What is expected:
Can you convert the lines from the one containing "pose: elev=76.4 azim=136.1" to the one containing "Dot at: (263, 288)", both included, into a numbered list that leaves out any blank lines?

Data supplied:
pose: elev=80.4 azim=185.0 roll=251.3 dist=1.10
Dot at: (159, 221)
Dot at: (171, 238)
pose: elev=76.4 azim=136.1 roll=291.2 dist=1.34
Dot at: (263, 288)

...

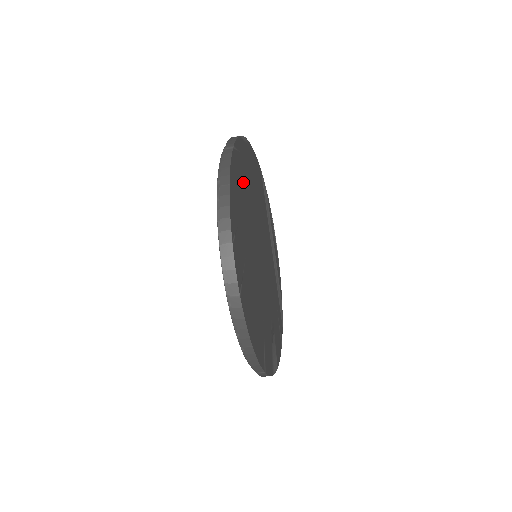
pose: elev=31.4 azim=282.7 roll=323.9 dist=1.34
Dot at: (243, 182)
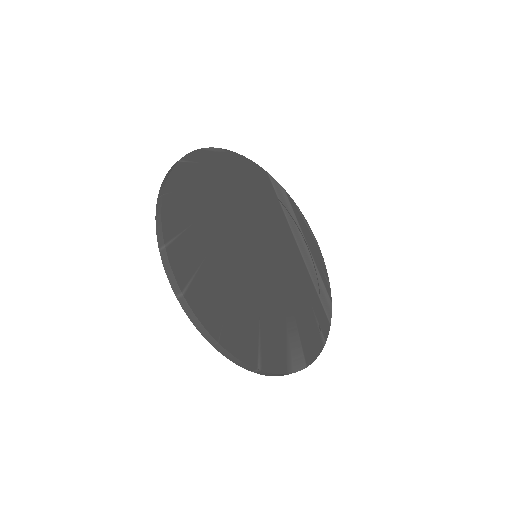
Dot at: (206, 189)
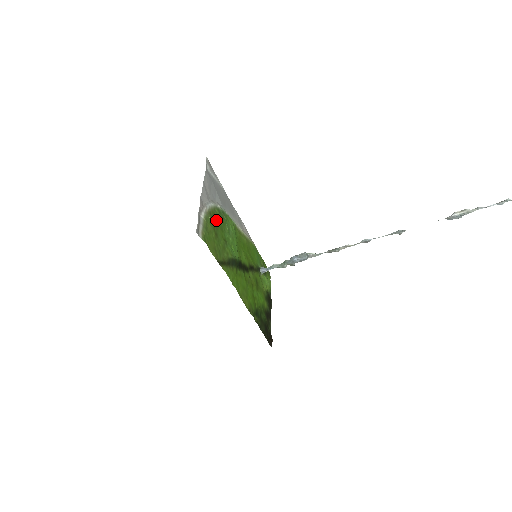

Written solution:
1. pose: elev=76.4 azim=136.1 roll=291.2 dist=1.34
2. Dot at: (263, 288)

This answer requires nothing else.